What is DependencyGraph while invoking Function execution


#1

Hi ,

I am seeing the mention of a DependencyGraph while invoking Function execution.
I am not fully understanding what it is used for and how a graph comes into picture here.
Kindly elaborate.

~Shyam


#2

The computation engine in the view processor works by building a data structure called a dependency graph. You can find general background information on wikipedia or this book a colleague of mine recommends.

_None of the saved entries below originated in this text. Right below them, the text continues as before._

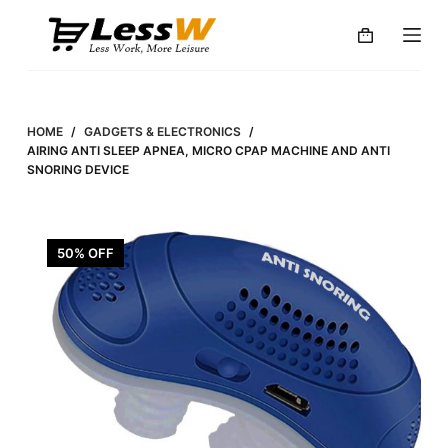
S
k
i
p
t
HOME
/
GADGETS & ELECTRONICS
/
o
AIRING ANTI SLEEP APNEA, MICRO CPAP MACHINE AND ANTI
SNORING DEVICE
c
o
n
50% OFF
t
e
n
t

The basic idea is that each ‘node’ in the graph represents a function that has data that it depends on (inputs, represented as lines with arrows pointing into the node when drawing it) and data that it produces (outputs, represented as lines with arrows pointing away from the nodes when drawing it). The system then builds up this data structure by taking the value that the user has asked for, and searching for functions that satisfy that requirement. It then sees if the chosen function in turn has requirements, and further tries to satisfy these requirements from the the function repository (which is populated in DemoStandardFunctionConfiguration). When all that remain are market data the requirements (which constitute the ‘leaf nodes’ on the graph), the system then subscribes to that market data, and starts executing.

The dependency graph data structure now represent a ‘plan’ of the order in which functions need to be executes, and how data flows from one to the other. The engine packages each node/function on the graph up as a ‘job’ and sending them off to be run on Calculation Nodes (which may be a local thread or a remote process or machine over a network) in the appropriate order. As each node/function is run, it’s inputs are provided from a shared ‘value cache’ and it’s outputs are also placed into this shared ‘value cache’ (which you can think of as a big shared hash map) for use by the next function up the graph. When all functions/nodes have been executed, the view processor is notified and can then pull the result out of the value cache and return it to the user.

There’s some general information about it in the documentation as well.

I hope that helps.


#3

Woww - that was a real eye opener.
The idea is quite clear and i believe by using this architecture we can avoid redundant computation and achieve parallelism.

I am more curious about this on - “the system then subscribes to that market data, and starts executing.”

How can we define a market data and how can we connect that to the function.

~Shyam


#4

Yes, that’s the idea - we can automatically eliminate redundant calculations (e.g. only build a yield curve, surface one, etc) and farm out jobs in parallel.

There is a Bloomberg live data adapter included in the Open Source distribution if you have a Bloomberg subscription (and terminal or Managed B-Pipe). If you don’t you can either see the documentation covering how to write a custom live data server, or use historical end-of-day data (the UI currently only supports the latest point value although the ViewClient interface lets you source data from specific historical dates). If you’re not processing live tick data (e.g. it’s more of a time series processing application) you can read time series in directly within the function.

Lastly there’s a structured market data snapshot mechanism, although that currently requires a live market data source to sample, although theoretically you could hook it up to historical data. It’s really designed to be used with out commercial market data snapshot editing/sampling tools although there is a command line tool to sample a snapshot too.

Commercial customers get access to other market data adapters (Reuters, Activ Financial, Tullet Prebon, ICAP) and also to our Excel integration.